British MPs voted Thursday to ask the EU for a Brexit delay and to hold a third vote on the divorce agreement but a no-deal hard Brexit still remains the default outcome.
With just over two weeks to go until the scheduled departure day on March 29 and the political sands shifting, here are the potential Brexit scenarios:
MPs on Thursday authorised Prime Minister Theresa May to request a postponement of the formal Brexit date from March 29 to June 30.
The move aims to give her time to pass legislative changes necessary for a smooth departure.
But if her divorce deal is rejected for a third time, she believes any extension would have to be far longer and would involve Britain taking part in European Parliament elections on May 23-26.
For any extension, she will need to convince leaders of all the 27 other EU states at a Council summit in Brussels on March 21-22.
European Commission chief Jean-Claude Juncker tweeted on Monday that Britain’s exit should be completed by the European elections.
Dutch foreign minister Stef Blok warned Wednesday that Britain would need to convince “each and every” EU country to grant any delay.
After rejecting May’s deal for a second time on Tuesday, British MPs voted on Wednesday against leaving the EU without a formal agreement — the so-called “no-deal Brexit” — although it still remains the default option.
May had promised a vote to rule out this perilous outcome — for the time being — if her deal failed to pass through parliament.
MPs went even further, backing an amendment that ruled out a no-deal in any scenario down the line.
They fear the prospect of trade routes clogging up, the UK pound crashing and tension over the Irish border in the event of no deal.
The parliamentary vote is only advisory as the EU must agree unanimously to any alternative.

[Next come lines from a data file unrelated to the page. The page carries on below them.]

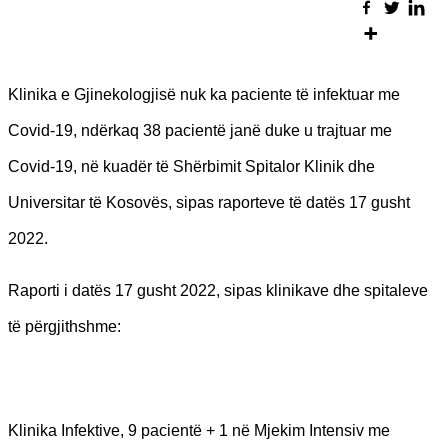
Klinika e Gjinekologjisë nuk ka paciente të infektuar me
Covid-19, ndërkaq 38 pacientë janë duke u trajtuar me
Covid-19, në kuadër të Shërbimit Spitalor Klinik dhe
Universitar të Kosovës, sipas raporteve të datës 17 gusht
2022.
Raporti i datës 17 gusht 2022, sipas klinikave dhe spitaleve
të përgjithshme:
Klinika Infektive, 9 pacientë + 1 në Mjekim Intensiv me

But it signals to EU officials that the one thing MPs can agree on is an orderly divorce.
The idea of May’s deal with Brussels making a comeback after Tuesday’s defeat seemed far-fetched.
But Thursday’s vote opened the door to one more go at it — and several factors continue to play in May’s favour.
One is that Brexit backers could decide that May might be offering their best — and quite possibly last — chance to split from the bloc.
And EU officials would like to see Britain’s status settled before the European Parliament elections.
The two factors prompted May to propose yet another vote on her 585-page pact with Brussels.
MPs on Thursday voted massively against delaying Brexit in order to hold a second referendum, dealing a blow to “People’s Vote” campaigners who see it as their best route towards keeping Britain in the EU.
Some 84 MPs voted in favour and 334 against — more than half the total number of MPs. The main opposition Labour party, which supports another referendum in theory, ordered its MPs to abstain.
But the MP who brought forward the vote said she would try again next week.
Two forces are expected to spring into action: groups backing a much closer EU-UK union — and ones that simply want to call the whole thing off.
A second referendum would take time to organise — and would require the decisive result of Thursday’s vote to be overturned.